The new atheists and hardcore secular humanists want to tackle religion by a fairly straightforward process of overcoming (überwinden). Of course, many newly active religious believers of all stripes also want to tackle atheism and humanism in the same way. It is this “all or nothing” approach that has given rise to the unfortunate culture wars we are beginning to see all around us in the unedifying spectacle of the often angry bitter and recriminatory debates between atheists and theists in all human spheres of endeavour, science, politics, literature, education etc., etc..
This desire for overcoming (überwinden) also lies behind the growing number of violent religio-political conflicts of our own age all of which are being encouraged by leaders of both small terror groups and nations who are increasingly committed in strong metaphysical ways.
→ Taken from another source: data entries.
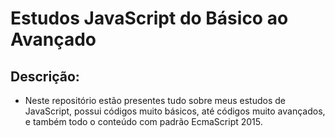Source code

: # Estudos JavaScript do Básico ao Avançado

## Descrição:

- Neste repositório estão presentes tudo sobre meus estudos de JavaScript, possui códigos muito básicos, até códigos muito avançados, e também todo o conteúdo com padrão EcmaScript 2015.
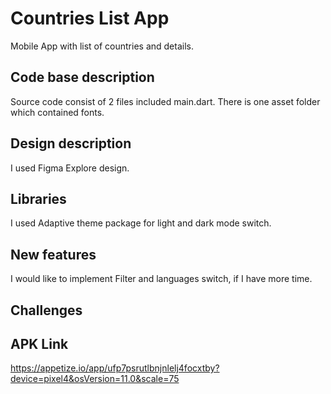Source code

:# Countries List App

Mobile App with list of countries and details.

## Code base description
Source code consist of 2 files included main.dart.
There is one asset folder which contained fonts.

## Design description
I used Figma Explore design.

## Libraries
I used Adaptive theme package for light and dark mode switch.

## New features
I would like to implement Filter and languages switch, if I have more time.

## Challenges

## APK Link
https://appetize.io/app/ufp7psrutlbnjnlelj4focxtby?device=pixel4&osVersion=11.0&scale=75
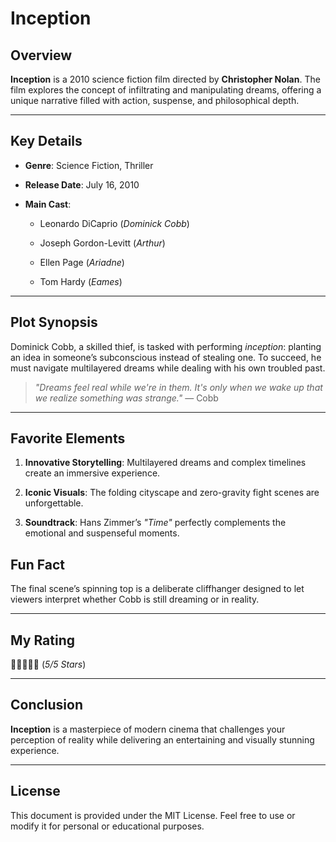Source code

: # **Inception**



## Overview  

**Inception** is a 2010 science fiction film directed by **Christopher Nolan**. The film explores the concept of infiltrating and manipulating dreams, offering a unique narrative filled with action, suspense, and philosophical depth.



---



## Key Details  



- **Genre**: Science Fiction, Thriller  

- **Release Date**: July 16, 2010  

- **Main Cast**:  

  - Leonardo DiCaprio (*Dominick Cobb*)  

  - Joseph Gordon-Levitt (*Arthur*)  

  - Ellen Page (*Ariadne*)  

  - Tom Hardy (*Eames*)  



---



## Plot Synopsis  



Dominick Cobb, a skilled thief, is tasked with performing *inception*: planting an idea in someone’s subconscious instead of stealing one. To succeed, he must navigate multilayered dreams while dealing with his own troubled past.  



> *"Dreams feel real while we're in them. It's only when we wake up that we realize something was strange."* — Cobb  



---



## Favorite Elements  



1. **Innovative Storytelling**: Multilayered dreams and complex timelines create an immersive experience.  

2. **Iconic Visuals**: The folding cityscape and zero-gravity fight scenes are unforgettable.  

3. **Soundtrack**: Hans Zimmer’s *"Time"* perfectly complements the emotional and suspenseful moments.  





## Fun Fact  



The final scene’s spinning top is a deliberate cliffhanger designed to let viewers interpret whether Cobb is still dreaming or in reality.  



---



## My Rating  



🌟🌟🌟🌟🌟 (*5/5 Stars*)  



---



## Conclusion  



**Inception** is a masterpiece of modern cinema that challenges your perception of reality while delivering an entertaining and visually stunning experience.



---



## License  



This document is provided under the MIT License. Feel free to use or modify it for personal or educational purposes.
Everything in this sphere is about defeating the perceived “enemy” with a more powerful metaphysics or more powerful tactics of violence. But it is clear that this kind of power play cuts clearly against our own desire for the existence of a plurality of voices within our society and, in consequence, I do not believe we should be supporting, in any shape of form, such tactics.
In my mind this requires us to commit to an ongoing attempt to effect change by finding ways to incorporate, twist or weaken aspects of our inherited religious culture (verwindung). (This is the “weak thought” of Gianni Vattimo — il pensiero debole). It seems to me that only by doing this that will we genuinely achieve the kind of liberal society we desire. Verwindung, verwindung, verwindung should be our public proclamation at every step along the way.